As of Jan. 24, romance novel “Bridgerton: The Duke and I” had re-entered the New York Times Bestseller list for the second time after 20 years, the only novel breaking into this list that had not been published within the last decade. 

    “Bridgerton” was not the only anomaly: redheaded Beth Harmon, navigating the male-dominated world of chess in the 1960s, came in alongside “Bridgerton’s” Austen-esque ballrooms for 10 weeks in the category of Paperback Trade Fiction at #7. The Queen’s Gambit, published in 1983 by Walter Tevis, had made it back to the Bestseller list 37 years later.

    The “Bridgerton” series and “The Queen’s Gambit” have another commonality: In recent months, both shows’ TV adaptations were released and both fared extremely well on Netflix. But while everyone was binge-watching, others were reading those books enough to make them re-enter the Bestseller list, even with the shows readily available.

    “If I enjoyed the show, I always want to find a different way to enjoy the story all over again in a different way,” junior Claire Phillips said. “Books are the perfect way to do that, because I’m a huge bookworm. If I loved the show, I already know I’ll like the book. So ‘The Queen’s Gambit’ is on my list.”

    On the other hand, other students are looking forward to seeing their favorite books brought to the big screen. Junior Mackenzie Rebello is looking forward to the 2021 adaptation of the young adult sci-fi novel “Chaos Walking,” which will star Tom Holland and Daisy Ridley. 

    “I think [movie] adaptations encourage teens to read because usually when a book is made into a movie people want to read the book to get the whole story,” Rebello said. “[They want to know] what to expect in the movie, or maybe watching the movie encourages them to read the book it was based on. If I enjoy the movie, I will definitely read the book.”

    Nearly half the time I watch a movie adaptation of a book I am disappointed in some way—I agonize over the absence of a minor character, I scrutinize the costumes and wonder if the designer had even read the book… etcetera. But when it’s the other way around, when I am watching a movie that I’ve never read the book of, I’m not thinking, this character is so flat, or, his hair is supposed to be red! I don’t have any extra depth to miss out on, so I don’t miss anything. 

    Monte Vista librarian Julie Garrahan finds she’s only been disappointed a couple of times when it comes to adaptations: “Normally I can [perceive] books and movies as individual creative efforts.
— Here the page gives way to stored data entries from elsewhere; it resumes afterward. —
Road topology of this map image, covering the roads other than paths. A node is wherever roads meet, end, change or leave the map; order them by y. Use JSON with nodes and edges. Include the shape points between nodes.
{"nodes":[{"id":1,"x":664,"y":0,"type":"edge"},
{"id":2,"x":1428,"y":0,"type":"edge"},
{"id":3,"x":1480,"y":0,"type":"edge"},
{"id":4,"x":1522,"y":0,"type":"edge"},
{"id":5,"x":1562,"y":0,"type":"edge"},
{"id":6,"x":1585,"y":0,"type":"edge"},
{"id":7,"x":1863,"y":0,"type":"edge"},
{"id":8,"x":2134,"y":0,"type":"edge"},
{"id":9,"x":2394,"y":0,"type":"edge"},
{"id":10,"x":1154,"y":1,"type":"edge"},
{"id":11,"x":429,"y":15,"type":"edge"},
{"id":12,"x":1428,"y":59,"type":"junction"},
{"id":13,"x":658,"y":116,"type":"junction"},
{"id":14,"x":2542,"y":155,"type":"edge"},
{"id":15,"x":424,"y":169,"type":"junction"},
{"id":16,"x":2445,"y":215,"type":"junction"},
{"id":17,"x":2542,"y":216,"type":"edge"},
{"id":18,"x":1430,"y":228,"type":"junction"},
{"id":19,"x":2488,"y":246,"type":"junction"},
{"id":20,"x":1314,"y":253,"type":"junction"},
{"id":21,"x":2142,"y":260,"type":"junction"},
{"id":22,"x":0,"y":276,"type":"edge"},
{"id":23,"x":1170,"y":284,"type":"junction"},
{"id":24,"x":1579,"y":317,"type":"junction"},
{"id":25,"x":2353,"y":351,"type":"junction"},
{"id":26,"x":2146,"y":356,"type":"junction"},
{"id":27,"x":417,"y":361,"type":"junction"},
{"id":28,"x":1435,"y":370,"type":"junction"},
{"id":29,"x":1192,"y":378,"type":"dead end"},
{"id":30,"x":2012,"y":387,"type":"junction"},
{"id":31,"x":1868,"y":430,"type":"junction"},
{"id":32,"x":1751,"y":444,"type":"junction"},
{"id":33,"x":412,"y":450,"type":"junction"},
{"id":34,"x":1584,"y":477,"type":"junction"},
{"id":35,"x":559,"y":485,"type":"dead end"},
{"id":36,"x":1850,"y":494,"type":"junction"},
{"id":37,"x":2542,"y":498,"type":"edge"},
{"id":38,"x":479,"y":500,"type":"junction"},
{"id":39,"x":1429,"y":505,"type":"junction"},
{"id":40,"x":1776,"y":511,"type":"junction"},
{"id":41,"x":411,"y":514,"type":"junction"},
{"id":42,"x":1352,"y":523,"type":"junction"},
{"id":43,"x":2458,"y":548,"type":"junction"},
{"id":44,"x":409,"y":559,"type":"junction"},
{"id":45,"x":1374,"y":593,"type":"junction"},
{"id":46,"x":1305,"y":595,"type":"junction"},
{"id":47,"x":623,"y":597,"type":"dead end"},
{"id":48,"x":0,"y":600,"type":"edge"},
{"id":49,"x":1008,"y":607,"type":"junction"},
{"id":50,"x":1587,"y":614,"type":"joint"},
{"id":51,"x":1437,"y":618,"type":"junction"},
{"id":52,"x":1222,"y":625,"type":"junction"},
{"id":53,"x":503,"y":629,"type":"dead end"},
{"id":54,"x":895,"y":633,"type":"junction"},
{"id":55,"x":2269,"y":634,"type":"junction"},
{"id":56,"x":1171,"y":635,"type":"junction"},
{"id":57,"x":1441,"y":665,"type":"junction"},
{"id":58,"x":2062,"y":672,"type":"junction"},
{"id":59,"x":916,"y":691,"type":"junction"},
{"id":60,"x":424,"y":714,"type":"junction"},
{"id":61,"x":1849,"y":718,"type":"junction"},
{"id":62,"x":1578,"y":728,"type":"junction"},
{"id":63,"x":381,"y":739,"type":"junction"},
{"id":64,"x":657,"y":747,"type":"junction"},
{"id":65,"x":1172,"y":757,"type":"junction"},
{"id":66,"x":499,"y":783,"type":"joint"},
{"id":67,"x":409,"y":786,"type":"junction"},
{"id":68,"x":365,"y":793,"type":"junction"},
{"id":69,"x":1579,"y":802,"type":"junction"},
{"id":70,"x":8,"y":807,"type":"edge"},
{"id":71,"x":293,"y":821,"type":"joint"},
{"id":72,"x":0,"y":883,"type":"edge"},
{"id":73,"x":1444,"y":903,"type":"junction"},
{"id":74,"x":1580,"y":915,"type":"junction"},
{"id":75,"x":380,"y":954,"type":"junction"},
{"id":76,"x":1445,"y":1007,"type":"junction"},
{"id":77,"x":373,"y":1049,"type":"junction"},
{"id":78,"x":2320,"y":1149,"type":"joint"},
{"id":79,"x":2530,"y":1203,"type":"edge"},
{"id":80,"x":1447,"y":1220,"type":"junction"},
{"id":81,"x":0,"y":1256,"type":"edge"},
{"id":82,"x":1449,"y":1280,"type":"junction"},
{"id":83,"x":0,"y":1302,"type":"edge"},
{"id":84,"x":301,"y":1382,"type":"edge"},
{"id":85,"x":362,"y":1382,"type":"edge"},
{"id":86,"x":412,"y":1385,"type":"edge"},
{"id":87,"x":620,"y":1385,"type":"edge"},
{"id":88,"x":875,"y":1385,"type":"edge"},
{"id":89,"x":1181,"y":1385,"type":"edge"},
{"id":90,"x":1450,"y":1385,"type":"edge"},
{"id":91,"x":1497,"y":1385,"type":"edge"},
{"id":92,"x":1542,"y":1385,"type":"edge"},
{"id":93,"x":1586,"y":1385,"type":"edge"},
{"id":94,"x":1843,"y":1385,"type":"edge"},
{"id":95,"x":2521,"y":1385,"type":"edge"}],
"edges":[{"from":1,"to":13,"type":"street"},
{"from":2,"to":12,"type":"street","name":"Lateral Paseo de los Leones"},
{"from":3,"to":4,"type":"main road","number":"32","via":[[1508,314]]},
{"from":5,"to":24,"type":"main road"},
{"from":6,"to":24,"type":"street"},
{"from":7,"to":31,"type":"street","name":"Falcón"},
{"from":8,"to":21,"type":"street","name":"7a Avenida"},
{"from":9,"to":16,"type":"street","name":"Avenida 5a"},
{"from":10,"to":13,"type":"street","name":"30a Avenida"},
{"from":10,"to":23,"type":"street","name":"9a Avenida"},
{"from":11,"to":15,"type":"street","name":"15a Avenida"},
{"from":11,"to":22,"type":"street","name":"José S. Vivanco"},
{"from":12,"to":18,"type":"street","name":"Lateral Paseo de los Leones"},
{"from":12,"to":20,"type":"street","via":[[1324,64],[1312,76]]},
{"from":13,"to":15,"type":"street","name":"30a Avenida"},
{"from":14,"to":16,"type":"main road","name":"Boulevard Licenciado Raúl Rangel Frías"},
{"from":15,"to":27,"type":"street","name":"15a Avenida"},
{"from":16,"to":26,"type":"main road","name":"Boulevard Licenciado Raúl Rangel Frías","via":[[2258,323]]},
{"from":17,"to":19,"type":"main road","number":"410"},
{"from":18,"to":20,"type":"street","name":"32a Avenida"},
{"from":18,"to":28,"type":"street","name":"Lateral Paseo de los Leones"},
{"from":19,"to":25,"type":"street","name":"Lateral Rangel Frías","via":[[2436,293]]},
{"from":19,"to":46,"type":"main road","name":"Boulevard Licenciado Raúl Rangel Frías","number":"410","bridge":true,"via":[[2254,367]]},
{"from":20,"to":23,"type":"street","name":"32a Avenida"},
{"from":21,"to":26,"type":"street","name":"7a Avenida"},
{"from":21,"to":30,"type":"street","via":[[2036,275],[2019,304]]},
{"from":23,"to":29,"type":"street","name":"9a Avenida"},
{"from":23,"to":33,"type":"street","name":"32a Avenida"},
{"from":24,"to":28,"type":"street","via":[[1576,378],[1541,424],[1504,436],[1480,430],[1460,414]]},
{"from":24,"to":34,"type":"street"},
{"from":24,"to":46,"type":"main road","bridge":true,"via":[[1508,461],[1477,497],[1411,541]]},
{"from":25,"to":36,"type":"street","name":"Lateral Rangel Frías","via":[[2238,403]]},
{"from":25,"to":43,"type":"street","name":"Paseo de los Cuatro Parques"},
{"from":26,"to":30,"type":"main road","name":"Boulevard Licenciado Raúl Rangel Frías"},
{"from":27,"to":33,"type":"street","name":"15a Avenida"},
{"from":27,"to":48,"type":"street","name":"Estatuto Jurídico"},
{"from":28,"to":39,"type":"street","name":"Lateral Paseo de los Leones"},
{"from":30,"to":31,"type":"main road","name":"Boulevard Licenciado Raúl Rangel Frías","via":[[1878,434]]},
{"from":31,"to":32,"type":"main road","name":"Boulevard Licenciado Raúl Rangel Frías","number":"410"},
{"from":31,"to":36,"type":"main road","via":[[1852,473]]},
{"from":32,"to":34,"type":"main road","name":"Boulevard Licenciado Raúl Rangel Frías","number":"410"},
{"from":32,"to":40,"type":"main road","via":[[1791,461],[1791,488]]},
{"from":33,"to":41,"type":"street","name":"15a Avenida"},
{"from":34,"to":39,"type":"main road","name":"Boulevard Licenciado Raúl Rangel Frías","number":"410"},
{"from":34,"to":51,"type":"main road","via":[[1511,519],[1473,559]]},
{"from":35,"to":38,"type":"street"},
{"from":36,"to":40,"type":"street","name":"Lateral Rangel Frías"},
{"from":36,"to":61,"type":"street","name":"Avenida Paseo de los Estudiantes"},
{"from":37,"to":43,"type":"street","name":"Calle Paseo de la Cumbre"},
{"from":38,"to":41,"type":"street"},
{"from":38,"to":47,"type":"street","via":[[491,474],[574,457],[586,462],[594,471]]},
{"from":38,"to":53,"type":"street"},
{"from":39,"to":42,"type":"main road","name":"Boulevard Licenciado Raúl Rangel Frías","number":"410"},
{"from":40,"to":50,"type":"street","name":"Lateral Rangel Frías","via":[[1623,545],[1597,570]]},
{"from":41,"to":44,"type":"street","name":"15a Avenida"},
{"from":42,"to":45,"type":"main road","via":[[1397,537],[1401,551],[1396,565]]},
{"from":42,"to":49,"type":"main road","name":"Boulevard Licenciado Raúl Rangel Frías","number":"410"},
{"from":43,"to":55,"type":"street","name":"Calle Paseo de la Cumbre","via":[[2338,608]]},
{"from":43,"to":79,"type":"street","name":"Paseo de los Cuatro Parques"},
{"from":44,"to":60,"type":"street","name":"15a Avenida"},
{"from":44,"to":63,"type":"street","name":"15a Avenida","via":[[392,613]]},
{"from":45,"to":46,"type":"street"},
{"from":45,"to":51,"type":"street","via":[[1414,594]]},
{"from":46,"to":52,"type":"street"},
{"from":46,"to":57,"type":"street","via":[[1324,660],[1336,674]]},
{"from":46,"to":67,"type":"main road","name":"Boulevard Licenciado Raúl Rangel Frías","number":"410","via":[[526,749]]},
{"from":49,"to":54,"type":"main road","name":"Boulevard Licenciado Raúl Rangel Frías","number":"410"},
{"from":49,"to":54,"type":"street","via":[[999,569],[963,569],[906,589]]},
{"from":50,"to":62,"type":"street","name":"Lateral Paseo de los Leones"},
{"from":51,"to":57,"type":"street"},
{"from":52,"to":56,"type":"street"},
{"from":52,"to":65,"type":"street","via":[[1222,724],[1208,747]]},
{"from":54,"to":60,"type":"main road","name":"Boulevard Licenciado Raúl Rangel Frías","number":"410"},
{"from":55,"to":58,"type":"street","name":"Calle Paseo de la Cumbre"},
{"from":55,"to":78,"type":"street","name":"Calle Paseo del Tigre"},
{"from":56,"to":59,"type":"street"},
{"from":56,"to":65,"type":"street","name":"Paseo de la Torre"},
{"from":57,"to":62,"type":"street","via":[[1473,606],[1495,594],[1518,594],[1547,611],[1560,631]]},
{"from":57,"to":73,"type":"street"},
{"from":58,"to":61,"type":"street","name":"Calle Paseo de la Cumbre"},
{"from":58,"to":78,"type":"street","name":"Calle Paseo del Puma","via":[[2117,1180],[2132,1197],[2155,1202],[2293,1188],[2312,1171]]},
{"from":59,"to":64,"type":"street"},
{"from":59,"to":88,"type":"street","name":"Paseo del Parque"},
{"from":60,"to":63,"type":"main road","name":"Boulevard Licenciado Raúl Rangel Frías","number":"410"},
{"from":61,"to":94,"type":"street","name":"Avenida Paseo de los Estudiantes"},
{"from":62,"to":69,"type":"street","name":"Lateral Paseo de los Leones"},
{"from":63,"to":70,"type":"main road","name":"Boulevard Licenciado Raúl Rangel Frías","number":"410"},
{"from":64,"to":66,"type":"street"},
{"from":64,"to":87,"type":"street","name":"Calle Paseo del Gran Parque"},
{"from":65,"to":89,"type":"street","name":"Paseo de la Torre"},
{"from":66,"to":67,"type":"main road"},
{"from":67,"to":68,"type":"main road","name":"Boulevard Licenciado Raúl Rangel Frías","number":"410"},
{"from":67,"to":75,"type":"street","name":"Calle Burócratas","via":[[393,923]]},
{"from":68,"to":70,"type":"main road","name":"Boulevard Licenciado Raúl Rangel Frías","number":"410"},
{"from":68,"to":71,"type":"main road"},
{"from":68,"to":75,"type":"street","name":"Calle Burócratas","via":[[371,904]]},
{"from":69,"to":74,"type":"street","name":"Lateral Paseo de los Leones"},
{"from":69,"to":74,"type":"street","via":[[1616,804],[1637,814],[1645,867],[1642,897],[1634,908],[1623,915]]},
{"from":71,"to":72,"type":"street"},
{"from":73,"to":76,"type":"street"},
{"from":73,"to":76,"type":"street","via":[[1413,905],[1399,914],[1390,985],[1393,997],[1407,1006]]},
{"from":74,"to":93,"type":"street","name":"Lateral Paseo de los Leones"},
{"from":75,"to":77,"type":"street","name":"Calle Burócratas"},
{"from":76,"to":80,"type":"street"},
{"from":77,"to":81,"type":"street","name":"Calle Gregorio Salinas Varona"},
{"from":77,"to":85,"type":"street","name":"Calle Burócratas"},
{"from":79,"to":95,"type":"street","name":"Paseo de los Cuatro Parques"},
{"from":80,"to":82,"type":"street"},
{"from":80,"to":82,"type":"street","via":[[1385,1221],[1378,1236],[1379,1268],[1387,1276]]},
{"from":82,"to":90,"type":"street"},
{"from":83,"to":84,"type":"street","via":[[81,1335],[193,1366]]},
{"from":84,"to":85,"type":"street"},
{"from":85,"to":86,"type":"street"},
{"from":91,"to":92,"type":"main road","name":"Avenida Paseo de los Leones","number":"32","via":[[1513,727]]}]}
The movie I had a lot of trouble with was the Ready Player One. To me, the movie didn’t follow the book at all and I found that very jarring. It was more inspired by the book than based on the book…but listening to people that loved the movie I would say that you have to just judge them separately rather than think they are going to be the same story.”

    Yet books being made into shows and movies almost always increase the number of people reading the book, whether they read it before, instead of, or after seeing the movie. In fact, this is also true vise versa; many current popular reads have been based off of TV in some form: “Avatar, The Last Airbender: Rise of Kyoshi” has spent 13 weeks on the New York Times Bestsellers’ List, a Young Adult novel based off the “Avatar” TV show.


    “I can tell you that this year alone I’ve probably read the book after watching the movie maybe five or six times,” Garrahan said. “Sometimes a movie actually brings forward a book that might have been forgotten. Currently, we are having a real moment for the ‘Bridgerton’ series, in which some of those books are eight or nine years old and are finding new life because of the [TV] series. In fact, they are having such a moment that Amazon was unprepared for it, and currently I can’t get a copy of them for the library.”

    An interesting case of book-to-move correspondence is “Dune,” the iconic sci-fi novel written by Frank Herbert in 1965. And as of Jan. 12, “Dune” was at #2 in Audio Fiction on the Bestseller list. The 2021 sandy, star-studded movie adaptation’s trailer had dropped a few months prior. Apparently no one, including me, could resist Zendaya with blue eyes, Timothee Chalamet dressed in all black, and Pink Floyd playing in the background. I have the book on hold at the library right now because I know that after I’ve seen the movie, I probably won’t be motivated to go back and read the book. But not everyone feels this way.

    “Many times I will be buying books based on what is hot on Netflix [for the library],” Garrahan said. “For instance, when I first got back I bought “The Kissing Booth,” because that was a pretty popular show on Netflix. I think that when we watch a movie, sometimes we are interested in going back to the original material and seeing how much more there is to the story.”

    At least we know that 2021 looks good in one aspect: new titles, from “Shadow & Bone,” based on Leigh Bardugo’s Grishaverse novels, to “Death on the Nile,” an adaptation of Agatha Christie’s 1930s mystery, to “Dune,” there is no doubt that this year looks excellent for readers and moviegoers alike—and maybe fans of both mediums will look into switching the ways they experience stories.